Transcribe each record below character for character.

Dataset items
────
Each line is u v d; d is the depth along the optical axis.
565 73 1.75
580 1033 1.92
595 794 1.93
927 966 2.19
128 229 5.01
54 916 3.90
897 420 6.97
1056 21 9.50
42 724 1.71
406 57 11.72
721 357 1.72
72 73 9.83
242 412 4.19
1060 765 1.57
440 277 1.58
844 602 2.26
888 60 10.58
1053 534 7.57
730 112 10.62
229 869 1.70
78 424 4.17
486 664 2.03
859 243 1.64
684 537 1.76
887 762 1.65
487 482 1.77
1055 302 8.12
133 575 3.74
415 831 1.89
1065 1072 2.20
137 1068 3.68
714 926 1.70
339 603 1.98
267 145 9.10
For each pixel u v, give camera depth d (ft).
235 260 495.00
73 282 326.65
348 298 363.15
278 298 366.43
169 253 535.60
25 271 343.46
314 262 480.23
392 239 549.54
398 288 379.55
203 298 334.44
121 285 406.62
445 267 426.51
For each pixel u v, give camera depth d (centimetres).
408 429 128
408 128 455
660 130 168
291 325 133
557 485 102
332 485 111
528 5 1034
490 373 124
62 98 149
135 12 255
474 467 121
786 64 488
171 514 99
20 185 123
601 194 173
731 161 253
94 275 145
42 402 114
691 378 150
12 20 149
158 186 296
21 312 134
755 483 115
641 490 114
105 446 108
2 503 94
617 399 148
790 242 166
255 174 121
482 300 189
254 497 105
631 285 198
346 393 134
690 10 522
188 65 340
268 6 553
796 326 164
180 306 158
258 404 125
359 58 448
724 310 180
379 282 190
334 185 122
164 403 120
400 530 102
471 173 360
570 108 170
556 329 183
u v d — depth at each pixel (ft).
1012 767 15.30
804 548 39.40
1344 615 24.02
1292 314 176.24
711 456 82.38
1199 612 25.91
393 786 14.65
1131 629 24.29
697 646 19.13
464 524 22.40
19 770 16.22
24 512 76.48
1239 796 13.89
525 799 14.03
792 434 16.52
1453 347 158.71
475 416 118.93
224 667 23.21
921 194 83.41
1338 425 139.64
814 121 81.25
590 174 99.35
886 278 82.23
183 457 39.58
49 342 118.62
────
SOLUTION:
Each line is u v d; d is the depth along the optical axis.
565 73 1.75
580 1033 1.92
595 794 1.93
927 966 2.19
128 229 5.01
54 916 3.90
897 420 6.97
1056 21 9.50
42 724 1.71
406 57 11.72
721 357 1.72
72 73 9.83
242 412 4.19
1060 765 1.57
440 277 1.58
844 602 2.26
888 60 10.58
1053 534 7.57
730 112 10.62
229 869 1.70
78 424 4.17
486 664 2.03
859 243 1.64
684 537 1.76
887 762 1.65
487 482 1.77
1055 302 8.12
133 575 3.74
415 831 1.89
1065 1072 2.20
137 1068 3.68
714 926 1.70
339 603 1.98
267 145 9.10
For each pixel u v, give camera depth d (ft).
235 260 495.00
73 282 326.65
348 298 363.15
278 298 366.43
169 253 535.60
25 271 343.46
314 262 480.23
392 239 549.54
398 288 379.55
203 298 334.44
121 285 406.62
445 267 426.51
For each pixel u v, give camera depth d (centimetres).
408 429 128
408 128 455
660 130 168
291 325 133
557 485 102
332 485 111
528 5 1034
490 373 124
62 98 149
135 12 255
474 467 121
786 64 488
171 514 99
20 185 123
601 194 173
731 161 253
94 275 145
42 402 114
691 378 150
12 20 149
158 186 296
21 312 134
755 483 115
641 490 114
105 446 108
2 503 94
617 399 148
790 242 166
255 174 121
482 300 189
254 497 105
631 285 198
346 393 134
690 10 522
188 65 340
268 6 553
796 326 164
180 306 158
258 404 125
359 58 448
724 310 180
379 282 190
334 185 122
164 403 120
400 530 102
471 173 360
570 108 170
556 329 183
u v d — depth at each pixel (ft).
1012 767 15.30
804 548 39.40
1344 615 24.02
1292 314 176.24
711 456 82.38
1199 612 25.91
393 786 14.65
1131 629 24.29
697 646 19.13
464 524 22.40
19 770 16.22
24 512 76.48
1239 796 13.89
525 799 14.03
792 434 16.52
1453 347 158.71
475 416 118.93
224 667 23.21
921 194 83.41
1338 425 139.64
814 121 81.25
590 174 99.35
886 278 82.23
183 457 39.58
49 342 118.62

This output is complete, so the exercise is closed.